Failure to comply with the scheme can lead to both criminal and civil penalties, punishable by imprisonment and/or fines.

Proposals for the scheme going forward

Due to the administrative burdens of complying with the scheme raised in the March consultation last year, the Department of Energy and Climate Change together with the Environment Agency have last month published a response to the March consultation.  The response confirms that the scheme will be retained and simplified in order to reduce the burden on participants as opposed to being scrapped as had been indicated in the March 2012 budget.  The changes are expected to reduce the administrative costs by 55%.
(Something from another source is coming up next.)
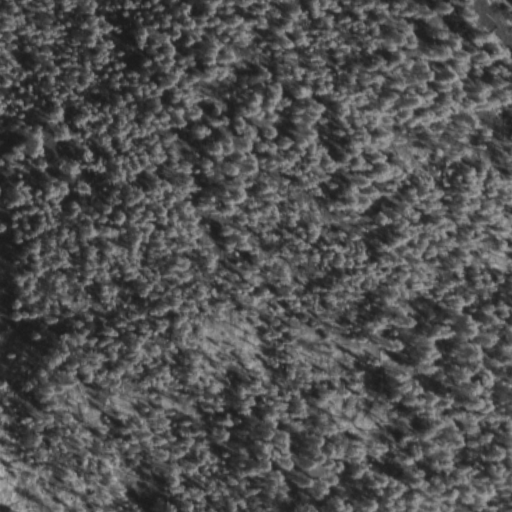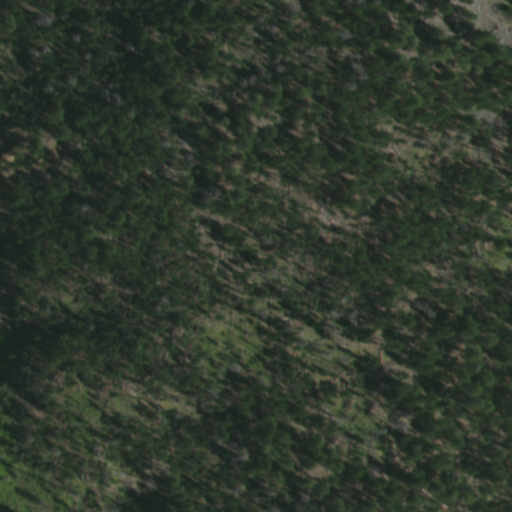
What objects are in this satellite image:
mineshaft: (7, 151)
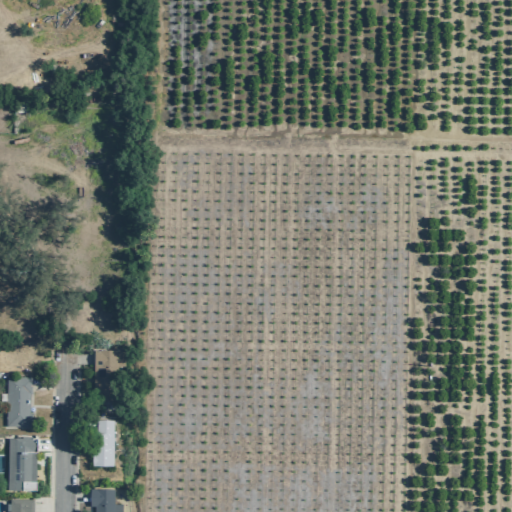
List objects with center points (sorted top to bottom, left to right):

The December 2012 statement indicated that:-

  • The performance league table would be scrapped;
  • The price of allowances would be £12 per tonne of CO2 in 2013-2014, £16 in 2014-2015 and from 2015 onwards the price would increase in accordance with the RPI;
  • The fuels required to be reported on would be reduced to just 2 (electricity and gas) from 29 and there will be an assumption that all gas used is for heating purposes unless demonstrated otherwise;
  • There will be a 2% de minimis threshold for reporting on gas supplies and no de minimis threshold for electricity supplies; The requirement for participants to show that at least 90% of their emissions are regulated under the CRC or other legislation is to be removed with participants now required to report on 100% of supplies of electricity and gas;
  • The auctioning of a limited number of allowances in phase 2 is to be replaced by two fixed priced sales per year.  There is to be a first cheaper, forward sale followed by a more expensive sale at the end of the reporting year;
  • A new Order is proposed, to come into force on 1st June 2013;
  • The government confirmed that the scheme would be reviewed in 2016.

New Leases of property

As the scheme is to be retained going forward, it will be important to ensure that new leases of property accurately reflect the parties understanding of the CRC arrangement for that property and the costs associated therewith.  Drafting must make sure that the document is clear as to who is responsible for the various costs resultant from any CRC obligations and whether the landlord is to absorb these costs or recoup the same from any tenant.